20 sierpnia 2012, 11:21
I tu się mylisz, bo nie szukam męża na silę to raz. A dwa: w ogóle nie o to chodzi tylko o to, że po fakcie nie umiem się nie odzywać do niego, choć wiem że powinnam.
20 sierpnia 2012, 11:31
Uwierz mi on nie jest idealny, a ja jestem po przejściach, a to pytanie nie pojawiło się dlatego że chce rychło wyjść za mąż tylko dlatego, że będą z nim nie czuję się pewnie, on jest wielkim pracoholikiem i prace stawia ponad wszystko, rzadko się widujemy i potrafił już zniknąć kila razy po czym wracał jakby nigdy nic...Dlatego pytam go czy to na poważnie bo boje się, że się zaangażuje a on zniknie...
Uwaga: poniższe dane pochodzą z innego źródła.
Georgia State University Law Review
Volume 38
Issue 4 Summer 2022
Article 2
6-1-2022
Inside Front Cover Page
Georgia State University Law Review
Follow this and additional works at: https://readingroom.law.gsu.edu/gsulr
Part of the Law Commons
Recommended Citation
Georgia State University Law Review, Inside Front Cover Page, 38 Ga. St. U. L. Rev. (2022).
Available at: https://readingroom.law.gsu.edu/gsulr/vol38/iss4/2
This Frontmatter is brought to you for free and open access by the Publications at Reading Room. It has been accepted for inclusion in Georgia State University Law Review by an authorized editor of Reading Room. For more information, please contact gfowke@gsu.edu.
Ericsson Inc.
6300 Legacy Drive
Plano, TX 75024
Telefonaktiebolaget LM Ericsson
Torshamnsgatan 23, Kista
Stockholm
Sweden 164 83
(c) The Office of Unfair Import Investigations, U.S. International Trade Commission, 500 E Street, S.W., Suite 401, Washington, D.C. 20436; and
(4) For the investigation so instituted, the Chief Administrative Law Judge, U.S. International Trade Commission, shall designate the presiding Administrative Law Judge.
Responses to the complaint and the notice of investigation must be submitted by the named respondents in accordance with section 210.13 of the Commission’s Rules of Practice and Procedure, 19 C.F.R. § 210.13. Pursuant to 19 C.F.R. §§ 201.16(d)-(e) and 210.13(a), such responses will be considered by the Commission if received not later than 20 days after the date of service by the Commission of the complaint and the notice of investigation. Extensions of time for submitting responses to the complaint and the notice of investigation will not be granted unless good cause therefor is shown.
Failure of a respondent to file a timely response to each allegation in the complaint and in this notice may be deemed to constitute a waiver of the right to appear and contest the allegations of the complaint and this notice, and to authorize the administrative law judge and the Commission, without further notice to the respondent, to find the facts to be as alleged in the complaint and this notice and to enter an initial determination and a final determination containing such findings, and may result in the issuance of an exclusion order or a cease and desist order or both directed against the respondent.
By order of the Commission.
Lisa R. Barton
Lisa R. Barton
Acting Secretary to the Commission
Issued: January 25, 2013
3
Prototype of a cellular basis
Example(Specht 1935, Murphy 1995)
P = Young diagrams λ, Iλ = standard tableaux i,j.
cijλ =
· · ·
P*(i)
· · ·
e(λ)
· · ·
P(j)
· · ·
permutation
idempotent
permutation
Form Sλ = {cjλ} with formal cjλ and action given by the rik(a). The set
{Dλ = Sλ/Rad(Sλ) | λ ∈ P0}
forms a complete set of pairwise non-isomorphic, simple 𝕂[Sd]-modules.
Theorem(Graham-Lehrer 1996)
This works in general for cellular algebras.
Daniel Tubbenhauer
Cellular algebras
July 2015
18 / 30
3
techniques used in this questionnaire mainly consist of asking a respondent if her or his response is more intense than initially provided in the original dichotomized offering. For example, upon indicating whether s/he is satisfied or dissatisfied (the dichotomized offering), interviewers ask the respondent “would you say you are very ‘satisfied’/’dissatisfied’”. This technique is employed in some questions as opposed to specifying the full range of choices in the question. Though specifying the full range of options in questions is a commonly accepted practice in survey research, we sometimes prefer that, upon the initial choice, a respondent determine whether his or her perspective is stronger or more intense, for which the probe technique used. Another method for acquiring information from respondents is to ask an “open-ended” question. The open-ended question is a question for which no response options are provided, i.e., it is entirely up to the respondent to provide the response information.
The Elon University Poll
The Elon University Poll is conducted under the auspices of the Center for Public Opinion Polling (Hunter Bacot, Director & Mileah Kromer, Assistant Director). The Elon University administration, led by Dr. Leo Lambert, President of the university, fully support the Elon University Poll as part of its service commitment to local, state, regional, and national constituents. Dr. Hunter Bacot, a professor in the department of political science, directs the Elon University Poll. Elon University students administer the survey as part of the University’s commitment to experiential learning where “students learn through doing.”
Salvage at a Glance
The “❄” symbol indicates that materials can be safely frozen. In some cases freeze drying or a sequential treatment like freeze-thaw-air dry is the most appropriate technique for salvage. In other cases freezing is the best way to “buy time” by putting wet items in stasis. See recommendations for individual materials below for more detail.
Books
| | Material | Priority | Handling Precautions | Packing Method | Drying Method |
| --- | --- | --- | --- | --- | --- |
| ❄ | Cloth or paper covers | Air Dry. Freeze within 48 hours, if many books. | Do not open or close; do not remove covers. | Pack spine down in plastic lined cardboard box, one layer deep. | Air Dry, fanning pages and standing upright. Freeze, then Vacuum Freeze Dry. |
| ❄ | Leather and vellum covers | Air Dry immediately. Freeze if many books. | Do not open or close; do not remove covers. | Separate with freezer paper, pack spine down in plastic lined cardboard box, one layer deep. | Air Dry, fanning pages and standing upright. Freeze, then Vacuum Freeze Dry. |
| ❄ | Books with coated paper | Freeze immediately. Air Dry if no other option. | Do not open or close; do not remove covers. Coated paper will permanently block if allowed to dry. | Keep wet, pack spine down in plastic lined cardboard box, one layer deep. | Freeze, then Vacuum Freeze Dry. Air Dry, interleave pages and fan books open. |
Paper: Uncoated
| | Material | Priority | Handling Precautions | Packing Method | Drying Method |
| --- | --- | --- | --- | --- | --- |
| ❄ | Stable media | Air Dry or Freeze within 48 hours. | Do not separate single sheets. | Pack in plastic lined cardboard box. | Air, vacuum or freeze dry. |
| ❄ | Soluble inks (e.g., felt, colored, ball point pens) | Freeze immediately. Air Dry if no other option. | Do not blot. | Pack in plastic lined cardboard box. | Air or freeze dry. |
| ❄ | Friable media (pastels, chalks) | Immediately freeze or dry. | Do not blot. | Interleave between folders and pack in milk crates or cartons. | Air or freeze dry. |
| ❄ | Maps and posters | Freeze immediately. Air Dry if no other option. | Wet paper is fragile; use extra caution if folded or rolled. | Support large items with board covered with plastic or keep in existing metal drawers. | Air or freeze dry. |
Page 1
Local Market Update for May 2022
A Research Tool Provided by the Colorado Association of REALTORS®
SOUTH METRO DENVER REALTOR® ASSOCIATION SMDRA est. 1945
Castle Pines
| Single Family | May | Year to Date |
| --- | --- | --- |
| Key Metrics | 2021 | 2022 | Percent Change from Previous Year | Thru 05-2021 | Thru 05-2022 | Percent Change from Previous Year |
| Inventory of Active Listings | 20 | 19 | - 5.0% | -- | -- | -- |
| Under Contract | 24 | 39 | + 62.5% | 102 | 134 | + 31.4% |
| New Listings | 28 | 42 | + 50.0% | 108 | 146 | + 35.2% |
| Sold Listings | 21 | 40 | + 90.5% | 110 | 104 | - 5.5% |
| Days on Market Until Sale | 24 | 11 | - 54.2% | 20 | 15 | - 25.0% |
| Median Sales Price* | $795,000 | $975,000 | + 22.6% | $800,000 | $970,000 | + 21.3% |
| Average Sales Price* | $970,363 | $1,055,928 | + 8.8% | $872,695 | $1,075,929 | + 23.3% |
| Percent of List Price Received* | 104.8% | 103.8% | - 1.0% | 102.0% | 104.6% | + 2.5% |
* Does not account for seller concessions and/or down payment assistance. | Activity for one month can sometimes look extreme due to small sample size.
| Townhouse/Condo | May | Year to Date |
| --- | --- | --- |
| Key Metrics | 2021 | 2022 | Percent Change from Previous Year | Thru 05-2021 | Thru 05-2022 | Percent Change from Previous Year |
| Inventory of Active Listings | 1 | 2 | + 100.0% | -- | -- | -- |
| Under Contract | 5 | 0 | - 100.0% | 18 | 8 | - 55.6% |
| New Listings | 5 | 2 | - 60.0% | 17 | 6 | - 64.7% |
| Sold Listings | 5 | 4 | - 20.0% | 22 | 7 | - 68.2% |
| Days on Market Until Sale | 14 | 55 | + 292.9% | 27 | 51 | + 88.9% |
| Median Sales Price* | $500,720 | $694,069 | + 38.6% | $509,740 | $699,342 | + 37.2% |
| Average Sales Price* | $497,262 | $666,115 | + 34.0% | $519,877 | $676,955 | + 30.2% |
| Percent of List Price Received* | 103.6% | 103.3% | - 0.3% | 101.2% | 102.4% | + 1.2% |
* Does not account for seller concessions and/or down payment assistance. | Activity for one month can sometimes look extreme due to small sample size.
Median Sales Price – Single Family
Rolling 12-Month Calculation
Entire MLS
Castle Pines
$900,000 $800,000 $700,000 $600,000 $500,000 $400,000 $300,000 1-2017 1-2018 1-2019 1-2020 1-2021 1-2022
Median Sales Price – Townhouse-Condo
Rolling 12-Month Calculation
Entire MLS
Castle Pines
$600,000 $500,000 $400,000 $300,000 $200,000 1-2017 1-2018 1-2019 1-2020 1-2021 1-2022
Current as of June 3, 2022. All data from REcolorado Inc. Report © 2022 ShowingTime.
i tak już jestem zaangażowana.
Edytowany przez dac82527a854999b2ca33920ec80b53b 20 sierpnia 2012, 11:32
- Dołączył: 2012-06-05
- Miasto: Grudziądz
- Liczba postów: 114
20 sierpnia 2012, 11:36
ja jak sie pokloce a przesadzam ale wiem ze jest w tym troche racji co powiedzialam to czekam az sobie wszystko przemysli nawet z 3 dni i wtedy zdazmy sie obydwoje wyciszyc i jest dobrze.Mysle ze powinnas dac mu troche spokoju sam sie napewno odezwie.
20 sierpnia 2012, 11:36
Daj mu czas, narzucasz się, a oni tego nie lubią. Ale nie dziwie Ci się, bo pewnie się boisz o swój związek. Nic na siłę, poczekaj niech on się z tym oswoi.